One particular text, called The Improvement of Moral Qualities, has proven to be a bit of a rattlesnake. There are historical reasons for this boondoggle. The problem that I'm having is that, as I am coming to realize, most modern editions don't contain the translator's preface; the reason for this is that it is appended to only two of the extant manuscripts and so it was not included in most of the early modern printed editions. The printed Hebrew version that Bobst owns (Jerusalem, 1966) doesn't contain the translator's letter. The English translation (New York, 1902) does, and contains the following footnote:
"Appended to the manuscripts (Neubauer 1402.2, Michael 401) of the Hebrew translation of the 'Ethics.' Steinschneider published it for the first time (pp. 366, 367 of the 'Katalog der Michael'schen Bibliothek,' Hamburg, 1848); it was reprinted in the Lyck edition, 1859; cf. St. (H.U. p. 381) and H. Gross, Gallia Judaica (Paris, 1897 p. 280)."
Much to my dismay, it turns out that to say in 1902 that something was "published" means that its existence was publicized in in some kind of catalogue. It does not mean, as I assumed that it did, that the text is transcribed and edited out from one or many manuscripts in such a way that one can study the text. (In other words, it is more likely conform to definition 1 found in the OED rather than the definition 2.) The references mentioned in the Hebraeischen Uebersetzungen and Gallia Judaica are, similarly, references to the existence of the text and not the text itself.
Since Wise distinguished between "reprinting" and "publishing," I'm optimistic that I'll actually be able to read the original text once I get my hands on the 1859 edition. The 1807 edition, as I discovered, much to my dismay, is not just a reprint of the 1859 edition. Yale seems to own a copy of the 1859 edition, and I'm also hopeful that either the Jewish Theological Seminary (shorter train ride) or the Hebrew Union College (no train ride (literally around the corner)) may also have a copy. (Edited a bit later to add: Victory! Both JTSA and NYPL (longish walk, shortish train ride) have the book in their holdings! Now all that remains to be seen is whether the prologue is actually in the book.) I'll also spend some quality time with the Bodleian Library web site to see if the relevant MS in their collection has been or could be digitized (or, I should say, digitised). (The Michael'schen Bibliotek is a rattlesnake eating another rattlesnake, so for the moment I'm going to focus on the Bodley MS, although of course I'll look at both before doing a proper edition or even publishing the book.)
I'm still a little panicked, though.
This whole research emergency has really driven home the point that a lot of the texts that were edited in the mid-nineteenth and early twentieth centuries really, really need to be re-edited now, according to modern scientific standards. In a way, it's kind of reassuring that there's still loads of manuscript work to be done even where there are, ostensibly, editions of things. They're not typically very good and they're definitely not easily available. I do love a good puzzle. I'd just rather not have to solve it under a time crunch.

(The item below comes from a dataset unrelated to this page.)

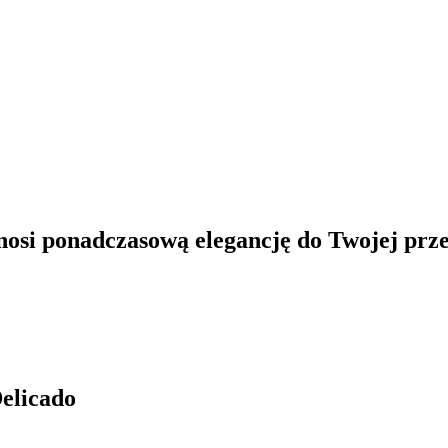
osi ponadczasową elegancję do Twojej prze
Delicado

I'll get it eventually. But the truly pressing, emergency part comes from having to present this work in Tel Aviv at the end of May, and having to circulate a written paper a month beforehand. And it was my own naiveté that really provoked the emergency, assuming as I did that "published" meant "published" and not getting started earlier on getting a photograph of the manuscript from the library. So depending on the success of my edition-hunting and whether I can take the time out from working on other aspects of the project to get to the Bodleain before then, not to mention convincing some university committee that this is a Genuine Research Emergency (tm), I may have to circumlocute and leave things a little more speculative than I'd be happy with. Fortunately, it's a workshop, so everyone will know that this is work in progress and not necessarily hugely close to being publishable. But still.
At least the Bodley isn't being looted. Even if I don't get there before the workshop, it's not like I'll never have the chance to see the manuscript. Count me grateful for small favors.